新しくないかもしれないんですけど、今1人で色々試してて、宅録で曲作る人って沢山いらっしゃるじゃないですか。でもライブハウスのノルマとか、機材をどうやって繋ぐか分からないとか、色んなハードルがあって、SoundCloudとかで音源発表して終わっている人も多いと思うんです。そういう人達がネット上で活躍するようになったら面白いんじゃないかなって思います。ネット上でのライブのハードルも今は下がっていると思うし、5Gが出てきたら離れた場所にいても演奏できる。実際にライブするだけでなく、練習や作曲、同時演奏も出来ますよね。ライブする場所が自由になって、一歩踏み出せない人たちの活躍の場が増えて行くともっと面白くなると思います。でも、やっぱりライブハウスでライブをしたいです。

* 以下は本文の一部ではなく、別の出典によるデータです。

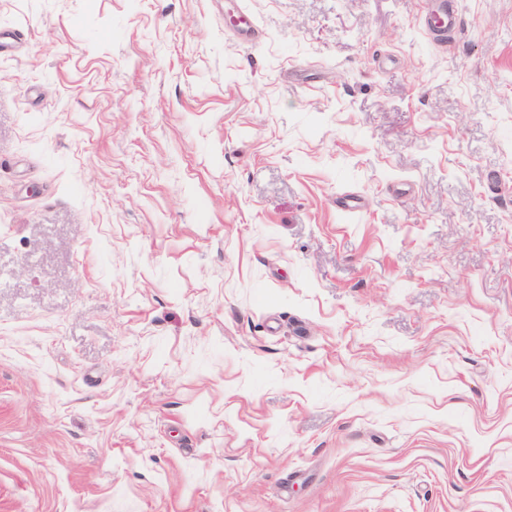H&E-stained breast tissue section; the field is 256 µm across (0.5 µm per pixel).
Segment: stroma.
<instances>
[{
	"label": "stroma",
	"instance_id": "obj_1",
	"mask_svg": "<svg viewBox=\"0 0 512 512\" xmlns=\"http://www.w3.org/2000/svg\"><path fill=\"white\" fill-rule=\"evenodd\" d=\"M0 512H512V0H0Z\"/></svg>",
	"mask_w": 512,
	"mask_h": 512
}]
</instances>
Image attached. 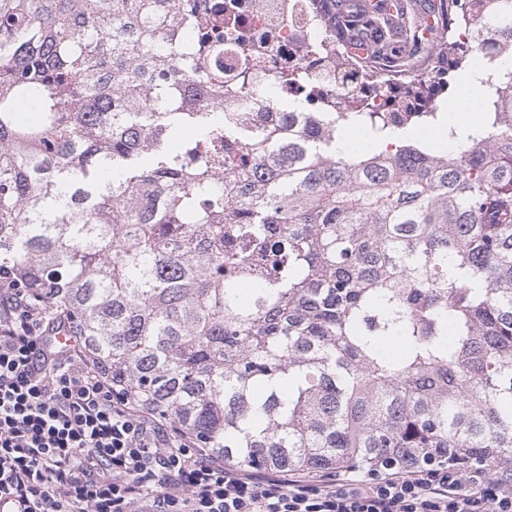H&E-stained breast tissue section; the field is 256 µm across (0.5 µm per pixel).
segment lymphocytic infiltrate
Wrapping results in <instances>:
<instances>
[{"label":"lymphocytic infiltrate","mask_w":512,"mask_h":512,"mask_svg":"<svg viewBox=\"0 0 512 512\" xmlns=\"http://www.w3.org/2000/svg\"><path fill=\"white\" fill-rule=\"evenodd\" d=\"M62 328L0 271V512H512V469L475 459L342 478L224 462Z\"/></svg>","instance_id":"lymphocytic-infiltrate-1"}]
</instances>
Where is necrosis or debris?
<instances>
[{
    "label": "necrosis or debris",
    "instance_id": "1",
    "mask_svg": "<svg viewBox=\"0 0 512 512\" xmlns=\"http://www.w3.org/2000/svg\"><path fill=\"white\" fill-rule=\"evenodd\" d=\"M224 26L242 36L264 37L267 40L263 55L252 69H244L236 41L222 44L214 56V67L226 75L247 71L252 79L250 94L233 100L232 109L255 114L273 110L284 111L286 103L296 102L301 93L285 83H276V76L290 67L306 71L310 77L312 95H329L336 90V72L326 70L324 60L342 52L341 44L331 40L321 16L313 9L311 0H226ZM437 62L418 71L393 74L386 71H367L350 64L346 71L355 94L375 109L388 107V90L413 79L414 76L436 77Z\"/></svg>",
    "mask_w": 512,
    "mask_h": 512
}]
</instances>
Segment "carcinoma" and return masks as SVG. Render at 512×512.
Segmentation results:
<instances>
[{"label":"carcinoma","instance_id":"1","mask_svg":"<svg viewBox=\"0 0 512 512\" xmlns=\"http://www.w3.org/2000/svg\"><path fill=\"white\" fill-rule=\"evenodd\" d=\"M331 36L378 17L315 0ZM512 58V0H448ZM196 0H0V270L135 401L248 468L330 471L433 454L512 465V68L481 124L443 113L227 112L245 82ZM419 83L397 97L435 98ZM366 130L357 154L347 129ZM201 162L224 150L223 175ZM397 341L392 356L386 343Z\"/></svg>","mask_w":512,"mask_h":512}]
</instances>
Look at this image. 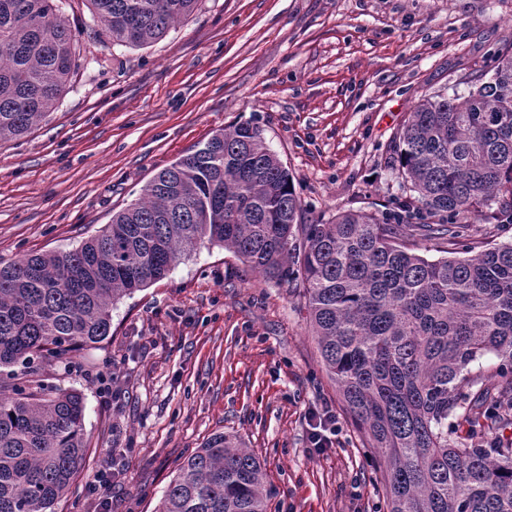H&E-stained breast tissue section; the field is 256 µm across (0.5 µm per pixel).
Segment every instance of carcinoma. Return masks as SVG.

-やはり、ライブハウスが恋しくなる瞬間はありますか?

いくらデジタルで出来るとは言っても、その場の熱気や温度は生じゃないと伝わらないですよね。みんなで空間を作れることがライブにはあるので、それが出来ないのは寂しいです。最初は静かに観ていたお客さんが、ちょっとずつ心を開いていく姿とか、早く見たいです。

-最後に何か伝えたいことがあれば、お願いします。

国が何をしてくれるのかも凄く大切だし、辛い人たちがちゃんと声を上げていくことも必要だと思うし、私たちみたいに表現する人が出来ることは、そういう人たちをサポートする事だと思っています。それだけじゃなくて、日々の暮らしやビジネスの在り方など、自分で考えて自分のベストを選ぶことを今だからこそしっかりやって行きたいですね。
あとは、本当に余裕の無い人も沢山いると思うんですけど、ちょっとでも余裕がある人は、困っている飲食店やライブハウス、映画館、レコードショップが沢山あるので、普段我慢していた本とかを買うこともサポートに繋がるから、そういう自分の周りをちょっとずつ助けて欲しいです。その積み重ねが凄く大きな力になると思うので。ずっとお世話になっている下高井戸シネマもクラウドファンディングをやっているので、是非覗いてみて下さい。

下高井戸シネマクラウドファンディングはこちら:https://camp-fire.jp/projects/view/241825

【プロフィール】

塩塚モエカ (羊文学)

1996 年、東京生まれ。羊文学のギターボーカル。全楽曲の作詞・作曲を務める。
2017 年『トンネルを抜けたら』でデビューし、今年 2 月 5 日には新作 EP『ざわめき』を発表。恵比寿リキッドルームでファイナルを迎えたワンマンツアーは全てソールドアウトに。今年8月開催予定のFUJI ROCK FESTIVAL‘20への出演も決定した。2020年、しなやかに旋風を巻き起こしている。
ソロ活動では、羊文学とは異なる楽曲を、時にボーカルエフェクトも使いギター弾き語りで演奏。浮遊感のあるパフォーマンスが特徴的。
そのアイコニックでフォトジェニックなキャラクターから、ファッションブランドや広告でのモデルを務めたりと活動の枠を拡げている。